A siren blared in the distance. It had finally come. My salvation had finally come! No longer would I be tormented by its inane pratteling! No longer would I be subject to its ear-piercing puns! My earmuffs had long since fallen apart, corrupted and rotten they had sloughed off my ears. Letting out the faintest of screams as they fell to the ground. But none of that mattered any longer. The blue and red of police lights had appeared outside my window shimmering like diamonds in the window of that store you contemplated robbing once until you figured out they locked their doors at night.
They were here! Someone had found my letter! Someone had actually found it! I mean, it was a brilliant plan and all and it absolutely was going to work and I totally knew that already and wasn’t desperate at all, but it totally worked! I was overjoyed. My body trembled with excitement as I heard the car pull over.

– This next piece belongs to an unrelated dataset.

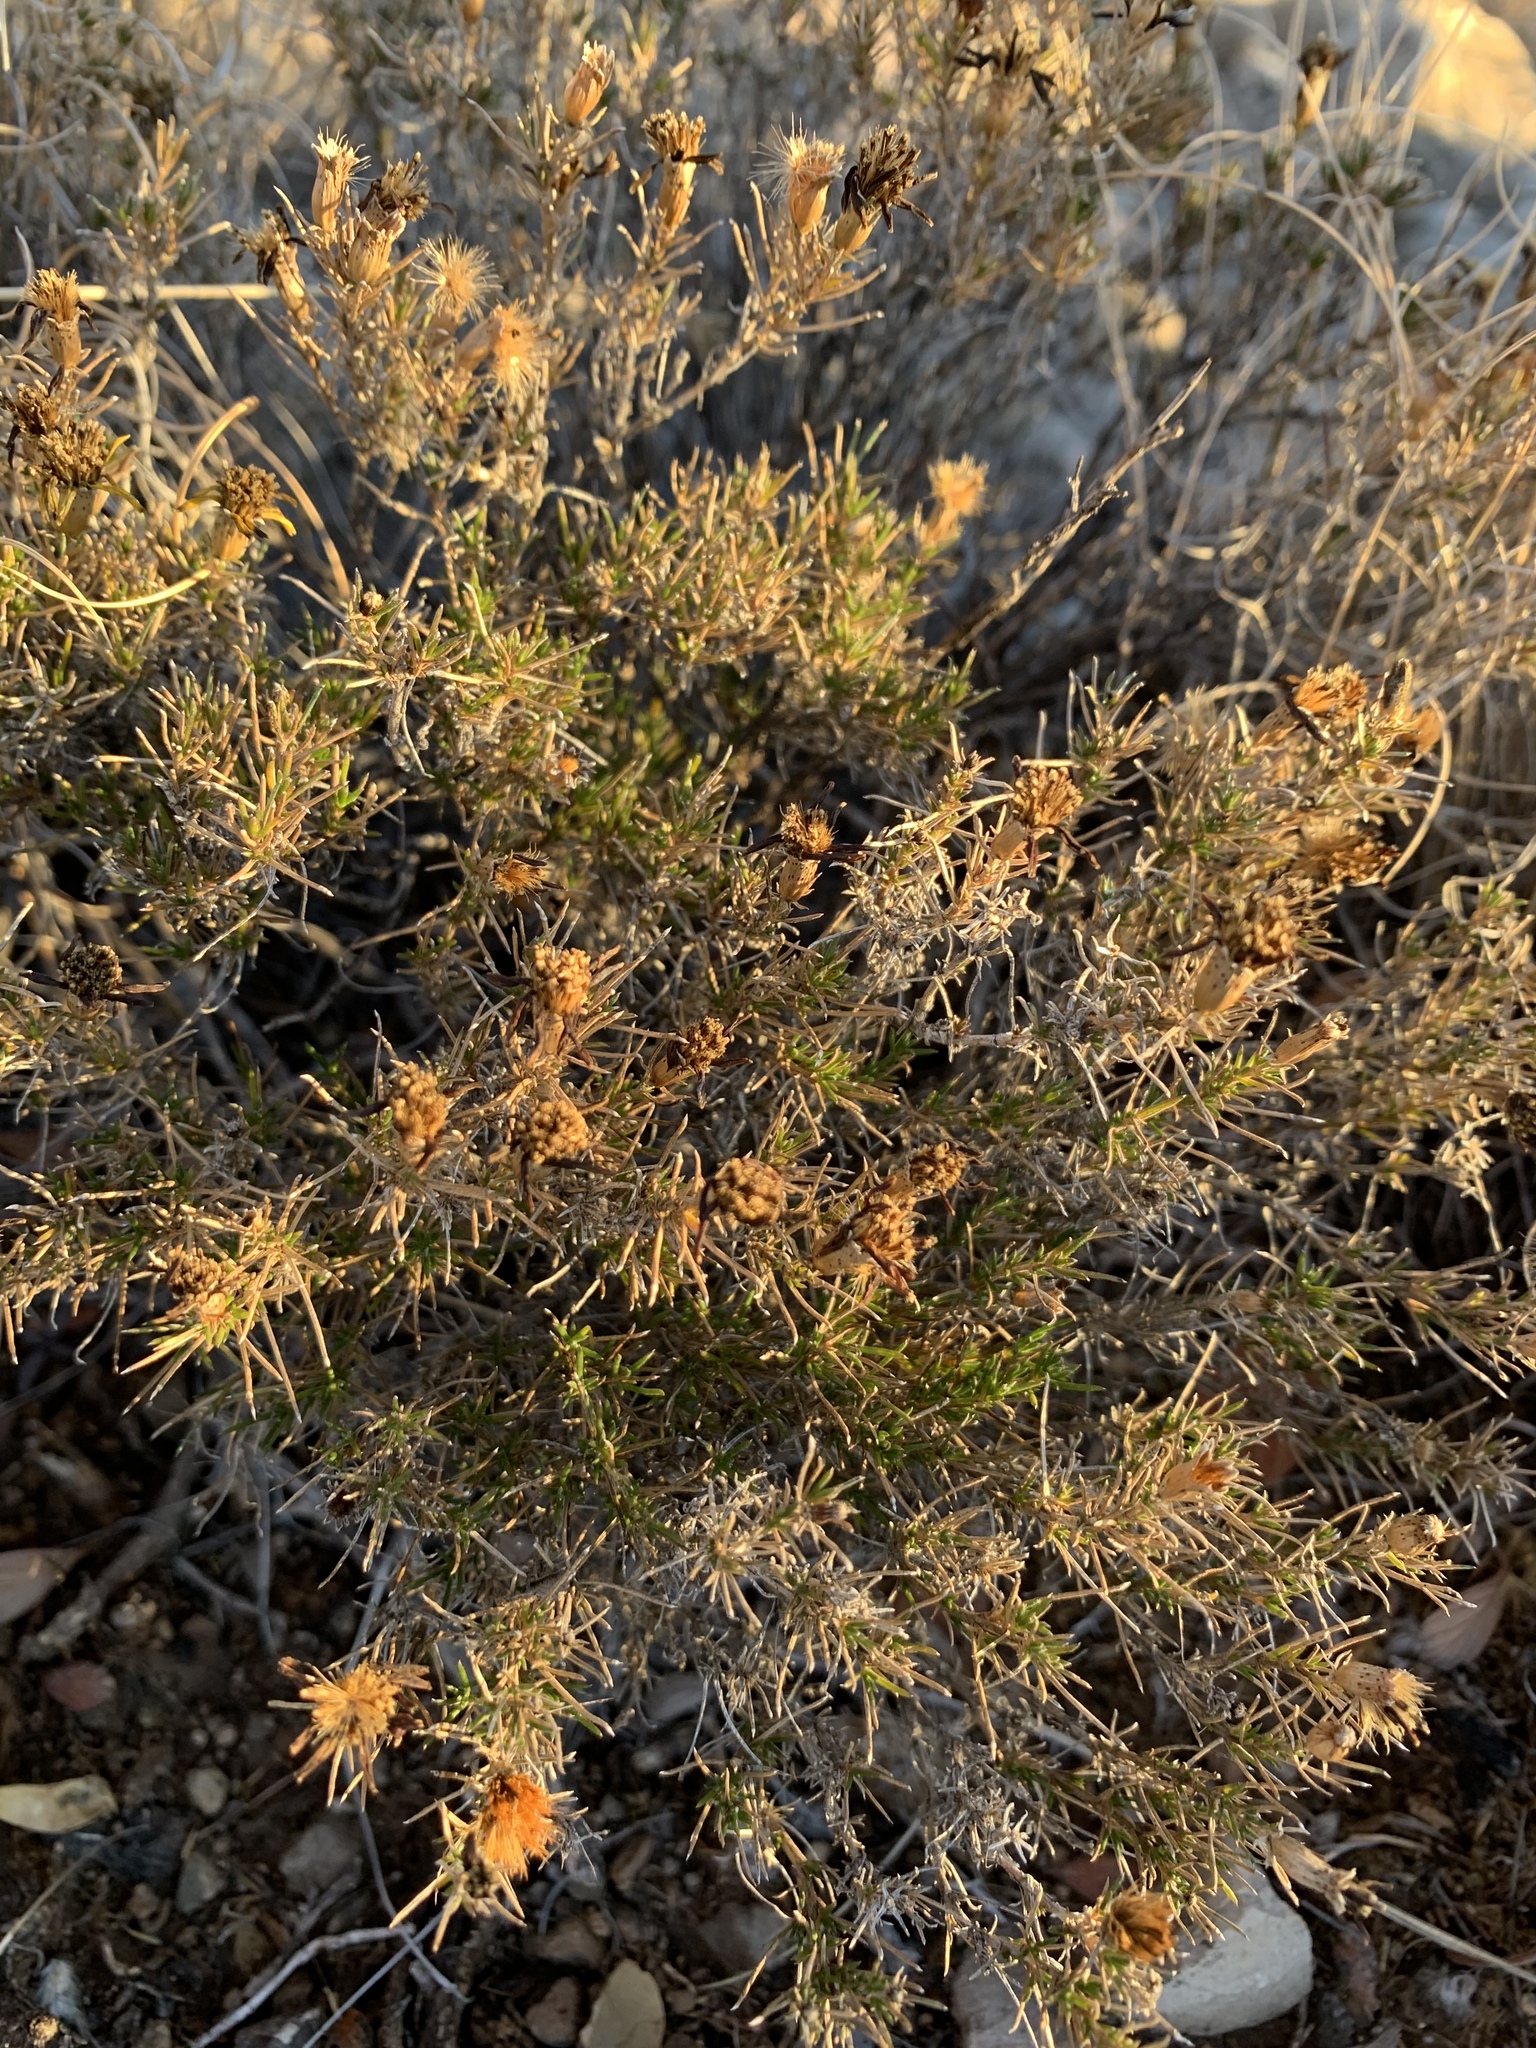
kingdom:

With the sound of every step on my stairs, I let out a tiny high-pitched (yet manly) squeak. The sound stopped outside my door. No doubt any moment now, the SWAT team would break down the door and their silver bullets would pierce its demonic vocal chords. I took cover behind the aluminium cutout it had made of me from ice tea cans. I covered my ears and… heard a faint knocking. A little pedestrian for the rescue of someone like myself, but I’d forgive them… in time. The door opened and a jiggling mass of something that used to be doughnuts in a blue police uniform appeared inside of my room.
“Yes!” I exclaimed.
“Littering is illegal, sir. Here’s your ice tea can.” He threw it at me. Despite my superhuman reflexes, it still hit me in the lip. “That’ll be 10.000 euros and I’ll see you in court.” He slammed the door shut.
Damn Green government… I was about to run after him to make a final plea when IT bolted out the door and said.
“Don’t you worry little buddy, I’ll take care of this.”
It was gone for 5 minutes, though its stench lingered that entire time. When it returned it revealed its most diabolical plan yet… it had given its house in payment for the fine and as a settlement for the court. It was going to move in… with me! I now knew the true face of horror. I would have to escape on my own. I would concoct a plan to rival the brilliance of the Maginot line, the sophistication of continental system and follow in the footsteps of the greates Roman general in history: Publius Quinctilius Varus. Shame I never managed to finish his biography, oh well I’m sure it all turned out fine. Men of our calibre always get what we deserve.
But I would need rest first… and time. I sat down, blanket wrapped around me, to watch the movie and a minor earthquake signaled it had done the same.